Jenny McCartney laments the loss of a writer who captured the great shifts in American culture and politics.
By Jenny McCartney writing in The Telegraph 31 Jan 2009
I can remember as a teenager when I picked up Rabbit, Run, the first novel in Updike's series about the life of Harry "Rabbit" Angstrom, a restless small-town car dealer unsatisfactorily married to his high-school sweetheart.
Yet Updike described Angstrom's inner life with such beautiful transparency that it became impossible not to identify with the character: his weaknesses, flashes of insight, guilt and the lustful tenderness he invariably felt for the women he let down.
In future novels, the great shifts in American culture and politics were all glimpsed through the narrow window of Angstrom – the chaotic household he set up with a hippy girl and a black drifter; his confused defences of the Vietnam War; his uneasy settling into prosperity and the slow surrender to old age.
Much has been made of the fact that The Literary Review last year awarded him a lifetime achievement award for bad writing about sex.

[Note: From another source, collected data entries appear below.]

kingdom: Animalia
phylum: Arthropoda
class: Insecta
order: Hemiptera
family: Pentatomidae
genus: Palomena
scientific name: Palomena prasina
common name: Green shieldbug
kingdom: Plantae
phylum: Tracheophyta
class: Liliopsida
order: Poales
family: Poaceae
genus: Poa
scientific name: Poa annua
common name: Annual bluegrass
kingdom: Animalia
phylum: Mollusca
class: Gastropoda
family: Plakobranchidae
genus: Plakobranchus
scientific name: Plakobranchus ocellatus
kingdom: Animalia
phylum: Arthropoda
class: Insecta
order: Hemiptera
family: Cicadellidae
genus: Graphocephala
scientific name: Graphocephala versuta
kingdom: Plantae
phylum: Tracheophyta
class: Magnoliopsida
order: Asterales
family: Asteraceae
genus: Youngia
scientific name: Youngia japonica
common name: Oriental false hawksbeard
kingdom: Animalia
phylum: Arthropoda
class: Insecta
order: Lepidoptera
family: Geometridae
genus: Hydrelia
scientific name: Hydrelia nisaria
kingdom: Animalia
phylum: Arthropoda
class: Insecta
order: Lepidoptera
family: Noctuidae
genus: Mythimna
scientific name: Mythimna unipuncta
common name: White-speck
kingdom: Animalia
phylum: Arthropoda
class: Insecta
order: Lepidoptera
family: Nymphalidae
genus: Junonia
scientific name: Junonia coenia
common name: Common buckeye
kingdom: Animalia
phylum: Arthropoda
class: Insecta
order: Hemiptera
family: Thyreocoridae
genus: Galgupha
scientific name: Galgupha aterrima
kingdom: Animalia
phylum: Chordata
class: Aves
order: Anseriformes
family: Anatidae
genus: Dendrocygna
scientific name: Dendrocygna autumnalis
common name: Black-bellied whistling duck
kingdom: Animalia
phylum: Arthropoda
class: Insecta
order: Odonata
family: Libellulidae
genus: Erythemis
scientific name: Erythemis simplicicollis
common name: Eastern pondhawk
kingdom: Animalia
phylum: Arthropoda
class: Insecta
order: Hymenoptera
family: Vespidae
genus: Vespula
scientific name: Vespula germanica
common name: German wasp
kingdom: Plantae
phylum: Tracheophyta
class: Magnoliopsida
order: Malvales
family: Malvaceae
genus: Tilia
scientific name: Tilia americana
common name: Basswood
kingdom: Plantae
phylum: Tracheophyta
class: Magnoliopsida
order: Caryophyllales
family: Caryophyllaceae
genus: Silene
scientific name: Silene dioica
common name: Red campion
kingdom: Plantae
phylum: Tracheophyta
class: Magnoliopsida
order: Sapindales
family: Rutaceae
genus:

Although the award was intended as a genial jeu d'esprit, the impression thereby created is unfair. In fact, few authors have written as lucidly or well about sex, although he wrote about it so much that the production of the occasional target for mockery was inevitable.
The nickname of Updike's most celebrated protagonist may have been "Rabbit," but Updike himself more resembled a hare: long-boned, elegant, playful and faintly elusive. Now that the author himself has slipped out of sight, his writing will keep reminding us that the most compelling literary drama is still discovered by digging deep into ordinary life.